Ottawa orders CRTC to investigate telecoms for ‘clearly inappropriate,’ high-pressure sales tactics

Ottawa orders CRTC to investigate telecoms for ‘clearly inappropriate,’ high-pressure sales tactics

The Government of Canada has ordered the federal telecom regulator to investigate Canada’s largest telecommunications companies for high-pressure sales tactics, demanding a public inquiry into the issue after a series of media reports revealed questionable practices.

Innovation, Science and Economic Development Minister Navdeep Bains announced Thursday that it directed the Canadian Radio-television and Telecommunications Commission to investigate and report on sales practices in light of serious concerns over misleading or aggressive sales tactics.

Earlier this year, the CRTC refused a consumer group’s request to hold such an inquiry after a The Canadian Broadcasting Corporation investigation raised questions about sales practices at BCE Inc. and Rogers Communications Inc.

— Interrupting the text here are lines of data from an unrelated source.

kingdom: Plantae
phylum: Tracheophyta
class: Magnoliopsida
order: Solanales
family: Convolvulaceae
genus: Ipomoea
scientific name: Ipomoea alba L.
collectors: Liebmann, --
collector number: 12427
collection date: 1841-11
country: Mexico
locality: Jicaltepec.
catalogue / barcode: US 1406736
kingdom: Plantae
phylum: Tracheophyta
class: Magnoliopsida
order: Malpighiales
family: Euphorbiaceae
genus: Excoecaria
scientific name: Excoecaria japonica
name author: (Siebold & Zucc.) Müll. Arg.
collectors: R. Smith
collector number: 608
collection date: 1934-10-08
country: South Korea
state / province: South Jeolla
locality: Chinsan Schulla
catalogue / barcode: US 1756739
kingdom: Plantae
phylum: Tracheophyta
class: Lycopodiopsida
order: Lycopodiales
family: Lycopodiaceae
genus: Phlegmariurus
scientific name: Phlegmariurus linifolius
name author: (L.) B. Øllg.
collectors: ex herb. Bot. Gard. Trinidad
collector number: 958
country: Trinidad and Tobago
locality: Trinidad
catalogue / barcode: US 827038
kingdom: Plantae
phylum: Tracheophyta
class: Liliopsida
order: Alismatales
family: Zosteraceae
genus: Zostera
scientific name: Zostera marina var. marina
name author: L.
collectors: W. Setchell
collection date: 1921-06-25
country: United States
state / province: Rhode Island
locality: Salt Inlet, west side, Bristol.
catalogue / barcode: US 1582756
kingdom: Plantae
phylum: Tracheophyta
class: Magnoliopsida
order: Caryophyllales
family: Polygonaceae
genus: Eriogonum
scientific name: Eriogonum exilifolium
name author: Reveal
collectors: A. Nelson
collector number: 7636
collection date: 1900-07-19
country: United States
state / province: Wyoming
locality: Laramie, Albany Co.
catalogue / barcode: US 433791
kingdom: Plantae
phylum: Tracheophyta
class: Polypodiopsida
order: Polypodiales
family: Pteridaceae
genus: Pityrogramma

In the February letter denying the request, CRTC chairman Ian Scott said Canadians could use “well-established and effective mechanisms to resolve issues with their communications services providers.”

But the federal government is stepping in to reverse that decision. In a news release, the ministry stated it wants to ensure consumers are treated fairly and directed the CRTC to report on potential solutions to protect consumers.

“Like many Canadians, we are concerned by allegations of clearly inappropriate sales practices by telecom carriers,” Bains said in a statement.

“I have directed the CRTC to thoroughly investigate this matter. No Canadian should ever be misled or treated unfairly by a telecom corporation, especially those who are most vulnerable.”

The CRTC must complete the report by the end of February 2019.

The government noted that 900 people, including 200 current and former telecom employees, contacted the CBC with accounts of “illegitimate” sales practices. It noted that the Commission for Complaints for Telecom-Television Services reported an increase in complaints in its mid-year report released in April.

It also drew attention to two characteristics of Canada’s communications landscape: one, many services are bundled, and two, it is highly concentrated.

Approximately 10 million Canadians buy bundled services, according to the CRTC. Typically, providers offer deals for people who buy internet, television and landline services.

The top five ownership groups account for 83 per cent of revenue in the communications sector, according to the CRTC’s 2017 annual report on the industry. Those groups are Bell, Rogers, Telus Corp., Quebecor Inc. and Shaw Communications Inc. and Corus Entertainment Inc. The CRTC combines Shaw and Corus. They are separate entities, but both are controlled by the Shaw family.